Before Brandon Ashley got hurt, when Arizona was still undefeated and the No. 1 team in the country, the Wildcats were not a deep team.
They played a seven-man rotation. Jordin Mayes saw some minutes here and there, but for the most part, it was the starters, Gabe York and Rondae Hollis-Jefferson that played for the Wildcats.
Without Ashley, that hasn’t changed much. Mayes took two DNP-CDs and has played seven minutes in the last four games. He played two minutes in Arizona’s double-overtime loss to Arizona State. Matt Korchek, Arizona’s emergency big man, has played just seven minutes since Ashley went out. Elliot Pitts has seen the biggest boost in playing time since the injury, playing 26 minutes in wins over the Oregon schools, but he played just five minutes in the Arizona State loss.
All of Arizona’s starters played at least 45 minutes on Friday. That’s not sustainable, and on Monday, Sean Miller acknowledged that.
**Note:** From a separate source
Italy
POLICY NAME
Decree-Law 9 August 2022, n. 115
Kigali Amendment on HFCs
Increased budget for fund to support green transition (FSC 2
“I think early on in games throughout the first half, playing our bench is key,” Miller said at his weekly news conference, “because once you decide not to play it you have players playing not to make mistakes –`I don’t want to foul’ — so all of a sudden your effort level isn’t as high. Transition opportunities aren’t as plentiful and one reason is guys aren’t quite as fresh as they were.”
“So for us to win the most games this year I think our biggest upside lies in trusting Jordan Mayes, Elliott Pitts, Gabe York a little bit more, throwing Matt Korcheck in there and taking some minutes away from the players that are playing.”
Miller also noted that the issue isn’t simply the volume of minutes played, it’s the kind of minutes as well. Arizona doesn’t have much of an offense, so they’re playing grind-it-out games every night.
When every possession matters in a game as physical as Arizona likes to play, it can not only be physically draining, but mentally draining as well.